In Eversheds Legal Services Ltd v De Belin the Employment Appeal Tribunal has confirmed that favouring a woman on maternity leave in a redundancy scoring was sex discrimination against a man in the same selection pool. The obligation to protect employees who are pregnant or on maternity leave does not extend to favouring such employees beyond what is 'reasonably necessary to compensate them for the disadvantages occasioned by their condition'. Where a maternity or pregnancy benefit is disproportionate because less discriminatory alternatives were available then a disadvantaged colleague may claim sex discrimination.
B, a man, scored lower in a redundancy scoring exercise than a colleague, R, on maternity leave. She was given the maximum notional score for a criterion measuring the time between work being done and payment because there were no current figures available for her because of her maternity leave. As a result, B scored lower overall, and was made redundant. In response to his claim of sex discrimination, the employer argued that a provision of the Sex Discrimination Act 1975 defeated B's claim as it says 'no account shall be taken of special treatment afforded to women in connection with pregnancy or childbirth'.
An employment tribunal interpreted 'special treatment' as including only 'those rights where statutory provision has been made for pregnant women and those on maternity leave'. The law could not have been intended to give employers blanket protection against sex discrimination claims by men, and did not protect a woman on maternity leave in a redundancy scoring exercise where she received 'an unfairly inflated score'. There were fair alternative ways of dealing with the situation without disproportionately disadvantaging B, such as looking at the performance of both candidates when they were last at work. This would have enabled R to be scored on a basis that reflected her performance unaffected by her maternity absence. Failure to do this meant that B had therefore been unlawfully discriminated against on the ground of sex and unfairly dismissed. He was awarded £123,053 in compensation. The employer appealed to the EAT.
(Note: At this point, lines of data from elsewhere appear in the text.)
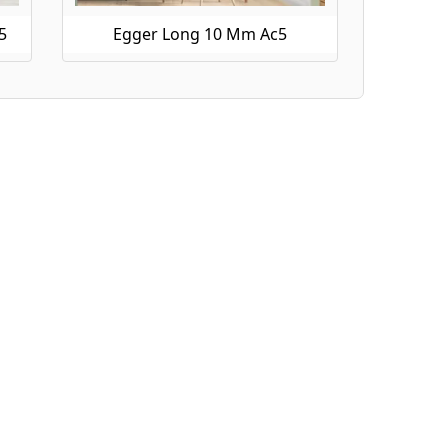
5
Egger Long 10 Mm Ac5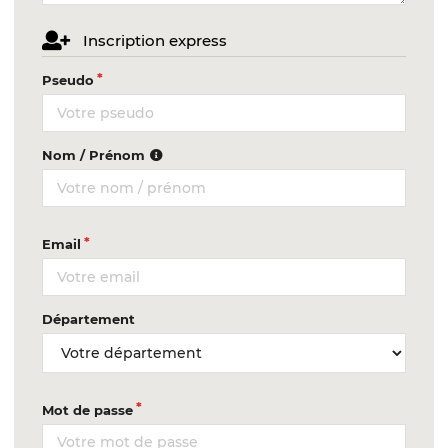
Inscription express
Pseudo
Nom / Prénom
Email
Département
Mot de passe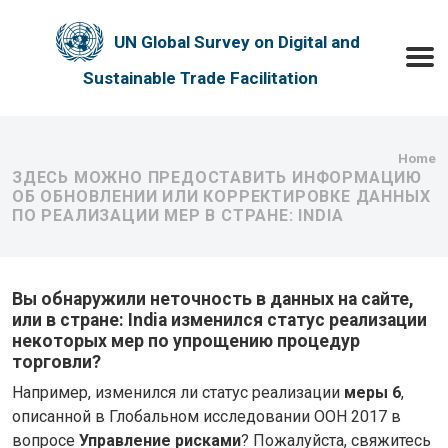
Skip to main content
UN Global Survey on Digital and
Toggle
Sustainable Trade Facilitation
Bre
Home
ЗДЕСЬ МОЖНО ПРЕДОСТАВИТЬ ИНФОРМАЦИЮ
ОБ ОБНОВЛЕНИИ ИЛИ КОРРЕКТИРОВКЕ ДАННЫХ
ПО РЕАЛИЗАЦИИ МЕР В СТРАНЕ: INDIA
Вы обнаружили неточность в данных на сайте,
или в стране: India изменился статус реализации
некоторых мер по упрощению процедур
торговли?
Например, изменился ли статус реализации
меры 6
,
описанной в Глобальном исследовании ООН 2017 в
вопросе
Управление рисками
? Пожалуйста, свяжитесь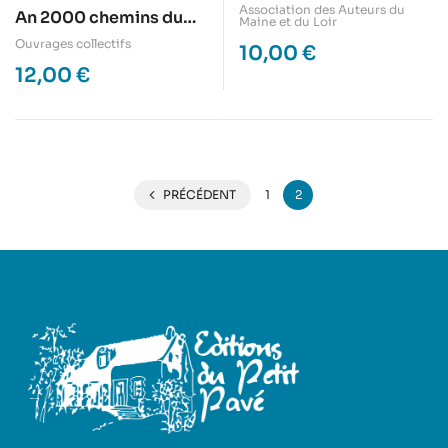
Sarthe et Mayenne
Association des Auteurs du
An 2000 chemins du
Maine et du Loir
Petit Pavé
Ouvrages collectifs
10,00
€
12,00
€
PRÉCÉDENT
1
2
In the EAT's view, Europena decisions show that the principle of proportionality applies to the right to 'special treatment'. Consequently, the law should be construed so as only to refer to treatment which is 'a proportionate means of achieving the legitimate aim of compensating [a woman] for the disadvantages occasioned by her pregnancy' or maternity leave.
The EAT agreed with the tribunal that the obligation to protect employees who are pregnant or on maternity leave cannot extend to favouring such employees beyond what is 'reasonably necessary to compensate them for the disadvantages occasioned by their condition'. Where a maternity or pregnancy benefit is disproportionate, a disadvantaged colleague may claim sex discrimination. This allows a wide margin of discretion as to the appropriate special treatment for women who are pregnant or on maternity leave, yet 'captious' claims by men who resent the proper protection of women can be given 'short shrift'. Giving too wide an interpretation wide interpretation to legislation protecting pregnant women and those on maternity leave could bring it into disrepute.
Because of the fair marking system available to the employer the EAT concluded that the employer's approach to scoring an employee on maternity leave in a redundancy selection exercise was not proportionate and went beyond what was reasonably necessary. The appeal was therefore rejected.